I made it to the music society concert, and the huge expensive thyme infused throat sweets preserved my decency and I did not cough, and the hall was jolly cold although the heating had been on.  We all sat there in our coats, while the pianist appeared perfectly comfortable in a sleeveless dress.  A friend told me she would be feeling OK because of the adrenaline, but I hope she didn't get chilled.

The concert opened with a suite by Elisabeth Jacquet de la Guerre.  Born twenty years before JS Bach, she performed at the court of the Sun King aged five, published her first set of suites for harpsichord at the age of twenty-two, and was the first woman to have an opera performed at the Academie Royale de Musique.  Radio 3 chose her as the Composer of the Week back in 2015 as part of their celebration of International Women's Day, which was when I first came across her.  Sadly, their enthusiasm for one of the greatest French Baroque composers didn't seem to last beyond the need to find some female composers for Women's Day and she's had little airplay since, or at least not when I've been listening.  I would say I like the French Baroque, except that an unkind person could point out that I have no recordings of it beyond a cassette of Lully somewhere in a drawer, but nonetheless I do like the French Baroque and was delighted by the pianist's choice of opening number.

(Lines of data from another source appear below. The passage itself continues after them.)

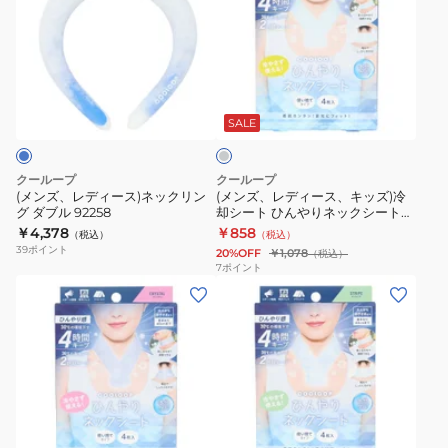
ズ、
ズ、
レ
レ
デ
デ
ィ
ィ
ラ
ー
ー
イ
ス)
ス、
ト
SALE
グ
ネ
キ
レ
ッ
ッ
ー
クーループ
クーループ
ク
ズ)
(メンズ、レディース)ネックリン
(メンズ、レディース、キッズ)冷
グ ダブル 92258
却シート ひんやりネックシート
リ
冷
ライトグレー 92868 首用 4枚入り
￥4,378
￥858
（税込）
（税込）
ン
却
使い捨て
39
ポイント
20%OFF
￥1,078
（税込）
グ
シ
7
ポイント
ダ
ー
ブ
ト
ル
ひ
92258
ん
や
り
ネ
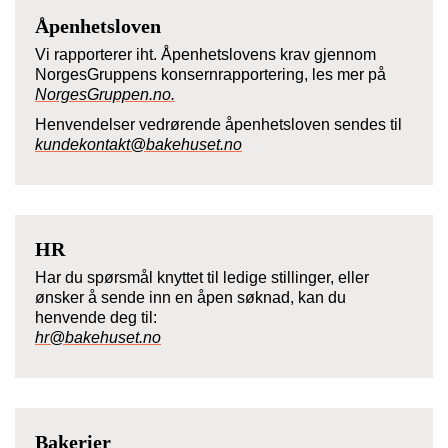
Åpenhetsloven
Vi rapporterer iht. Åpenhetslovens krav gjennom
NorgesGruppens konsernrapportering, les mer på
NorgesGruppen.no.
Henvendelser vedrørende åpenhetsloven sendes til
kundekontakt@bakehuset.no
HR
Har du spørsmål knyttet til ledige stillinger, eller
ønsker å sende inn en åpen søknad, kan du
henvende deg til:
hr@bakehuset.no
Bakerier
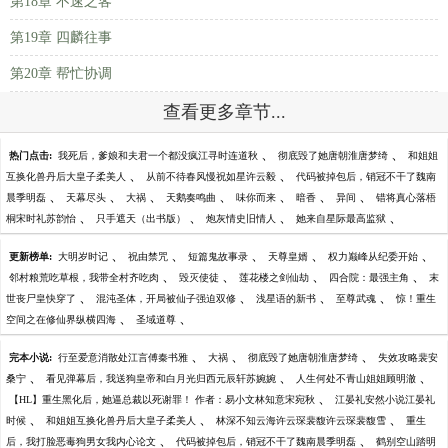
第18章 不速之客
第19章 四麟往事
第20章 帮忙协调
查看更多章节...
、
、
热门点击:
我死后，爹娘和夫君一个都没疯江寻时连道秋
彻底毁了她唐朝淮唐梦绮
和姐姐
、
、
互换化兽丹后大皇子柔美人
从前不待春风慢祝如星许云毅
代码被掉包后，销冠不干了魏南
、
、
、
、
、
、
、
晨季明磊
天幕尽头
大祸
天鹅奏鸣曲
味你而来
暗香
异间
错将真心落梧
、
、
、
、
桐宋时礼苏韵怡
只手遮天（出书版）
炮灰情史旧情人
她来自星际最高监狱
、
、
、
、
、
更新榜单:
大明岁时记
祝由禁咒
短篇鬼故事录
天尊皇婿
权力巅峰从纪委开始
、
、
、
、
邻村粮荒吃草根，我带全村齐吃肉
毁灭使徒
莲花楼之剑仙劫
四合院：最强主角
末
、
、
、
、
世丧尸皇快穿了
混沌圣体，开局被仙子强迫双修
浅星语的新书
至尊武魂
惊！重生
、
、
空间之在修仙界纵横四海
圣域道尊
、
、
、
完本小说:
行至爱意消散处江言傅秦书雅
大祸
彻底毁了她唐朝淮唐梦绮
失效攻略裴安
、
、
、
桑宁
看见弹幕后，我送狗皇帝和白月光归西元辰轩苏婉婉
人生何处不青山姐姐顾明澈
、
【HL】重生黑化后，她逼总裁以死谢罪！ 作者：易小文林知意宋宛秋
江晏礼安然小说江晏礼
、
、
、
时候
和姐姐互换化兽丹后大皇子柔美人
林深不知云海许云琛裴馥许云琛裴馥雪
重生
、
、
后，我打脸恶毒狗男女我内心论文
代码被掉包后，销冠不干了魏南晨季明磊
鹤别空山踏明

Then we had some Beethoven that was new to me and also to the friend sitting next to me, Sonata No. 4 in E flat major.  It was big and muscular and brilliant, one of those pieces of music I find easier to respect than to love.  Beethoven quite often has that effect on me, which says more about me than Beethoven.

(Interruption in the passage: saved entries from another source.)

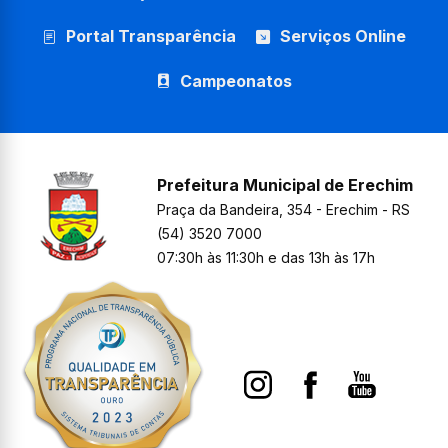
Portal Transparência
Serviços Online
Campeonatos
Prefeitura Municipal de Erechim
Praça da Bandeira, 354 - Erechim - RS
(54) 3520 7000
07:30h às 11:30h e das 13h às 17h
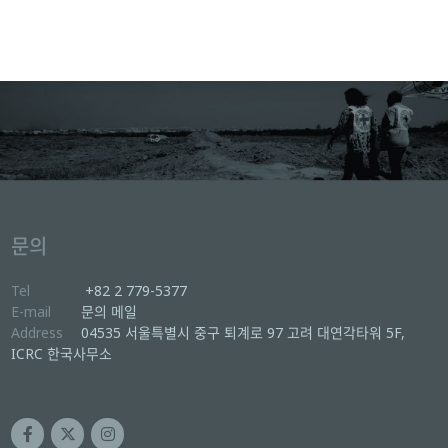
문의
Tel
+82 2 779-5377
E-mail
문의 메일
Address
04535 서울특별시 중구 퇴계로 97 고려 대연각타워 5F,
ICRC 한국사무소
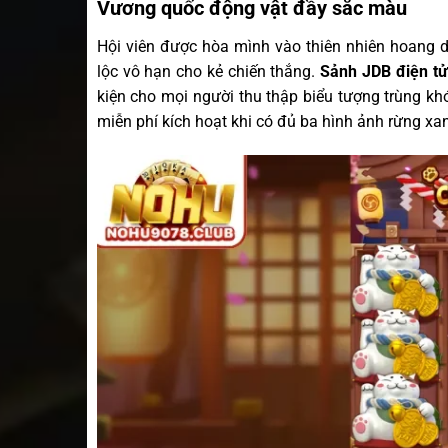
Vương quốc động vật đầy sắc màu
Hội viên được hòa mình vào thiên nhiên hoang d
lộc vô hạn cho kẻ chiến thắng.
Sảnh JDB điện tử
kiện cho mọi người thu thập biểu tượng trùng khớ
miễn phí kích hoạt khi có đủ ba hình ảnh rừng xa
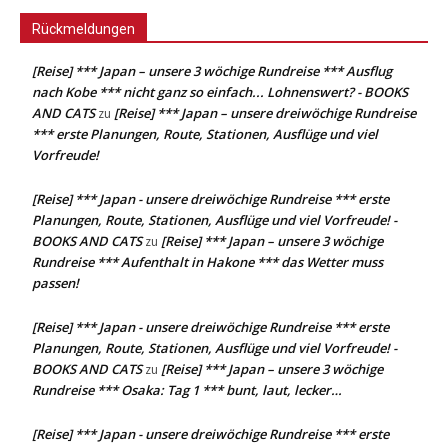
Rückmeldungen
[Reise] *** Japan – unsere 3 wöchige Rundreise *** Ausflug
nach Kobe *** nicht ganz so einfach... Lohnenswert? - BOOKS
AND CATS
[Reise] *** Japan – unsere dreiwöchige Rundreise
zu
*** erste Planungen, Route, Stationen, Ausflüge und viel
Vorfreude!
[Reise] *** Japan - unsere dreiwöchige Rundreise *** erste
Planungen, Route, Stationen, Ausflüge und viel Vorfreude! -
BOOKS AND CATS
[Reise] *** Japan – unsere 3 wöchige
zu
Rundreise *** Aufenthalt in Hakone *** das Wetter muss
passen!
[Reise] *** Japan - unsere dreiwöchige Rundreise *** erste
Planungen, Route, Stationen, Ausflüge und viel Vorfreude! -
BOOKS AND CATS
[Reise] *** Japan – unsere 3 wöchige
zu
Rundreise *** Osaka: Tag 1 *** bunt, laut, lecker…
[Reise] *** Japan - unsere dreiwöchige Rundreise *** erste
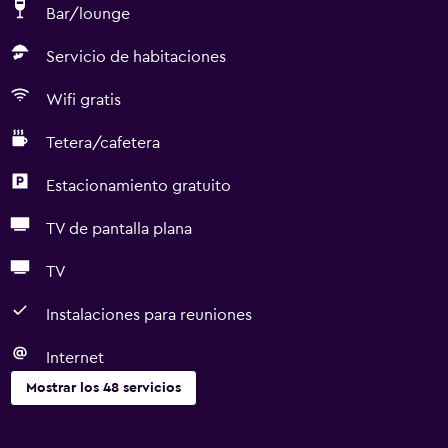
Bar/lounge
Servicio de habitaciones
Wifi gratis
Tetera/cafetera
Estacionamiento gratuito
TV de pantalla plana
TV
Instalaciones para reuniones
Internet
Mostrar los 48 servicios
Servicios básicos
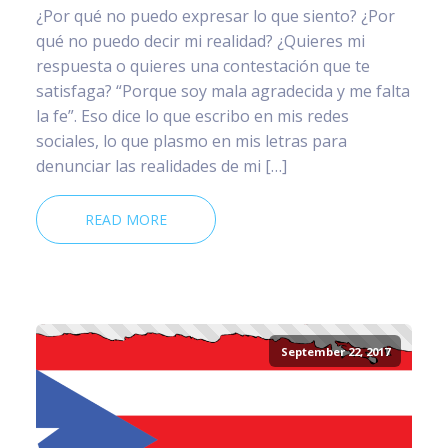
¿Por qué no puedo expresar lo que siento? ¿Por
qué no puedo decir mi realidad? ¿Quieres mi
respuesta o quieres una contestación que te
satisfaga? “Porque soy mala agradecida y me falta
la fe”. Eso dice lo que escribo en mis redes
sociales, lo que plasmo en mis letras para
denunciar las realidades de mi […]
READ MORE
September 22, 2017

After the interval we had a newly written piece by Kim Ashton, a selection from Ornithology, which was inspired by birds and unabashed by the fact that Charlie Parker already used the title.  This afternoon's birds were the goldfinch, the kestrel, and a third bird I didn't know.  I tried hard to listen with an open mind, while aware that my preconception was that I was not going to like it, but I'm afraid none of it seemed to me to have anything to do with goldfinches or kestrels.  If forced to guess I'd have said that it was about Brutalist architecture or collapsing icebergs or a series of lorries breaking down on the M25.  I am afraid I am hopelessly middlebrow and modern classical music is wasted on me.

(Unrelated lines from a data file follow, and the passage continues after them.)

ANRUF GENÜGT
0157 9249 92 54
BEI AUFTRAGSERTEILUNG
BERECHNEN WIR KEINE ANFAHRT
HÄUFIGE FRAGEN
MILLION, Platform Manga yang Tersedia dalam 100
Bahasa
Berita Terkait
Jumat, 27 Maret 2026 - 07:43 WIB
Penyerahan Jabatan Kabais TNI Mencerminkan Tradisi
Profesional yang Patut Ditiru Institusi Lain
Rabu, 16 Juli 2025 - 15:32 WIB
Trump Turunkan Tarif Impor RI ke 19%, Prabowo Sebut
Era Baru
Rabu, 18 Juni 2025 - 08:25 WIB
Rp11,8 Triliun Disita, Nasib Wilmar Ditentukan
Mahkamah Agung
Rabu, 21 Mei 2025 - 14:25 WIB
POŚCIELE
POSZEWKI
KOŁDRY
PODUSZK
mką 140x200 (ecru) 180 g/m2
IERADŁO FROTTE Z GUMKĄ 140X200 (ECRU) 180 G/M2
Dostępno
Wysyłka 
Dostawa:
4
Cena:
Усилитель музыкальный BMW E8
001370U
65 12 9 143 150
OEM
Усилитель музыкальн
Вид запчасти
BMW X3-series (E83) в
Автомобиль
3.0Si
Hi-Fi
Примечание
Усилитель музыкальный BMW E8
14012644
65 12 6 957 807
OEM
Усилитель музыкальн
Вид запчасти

Then we had two Fauré Nocturnes, perhaps chosen as a contrast or palate cleanser after the birds, romantic and effusive.  I have no recordings of any of his work except the Requiem, which I adore. Every so often I think I should get some more, and then I hear some and remember that on the whole I don't like late nineteenth and early twentieth century French music very much.  We finished up with three movements from Igor Stravinsky's Petroushka, except that that wasn't quite the end because we got a little piece of Scarlatti as an encore.  The Scarlatti was wonderful.  In my secret heart if we could have just have stuck to Elisabeth Jacquet de la Guerre and Scarlatti for the whole concert, and maybe slipped in a bit of Antonio Soler and even some Handel, I'd have been entirely happy, but that probably wouldn't have suited the majority.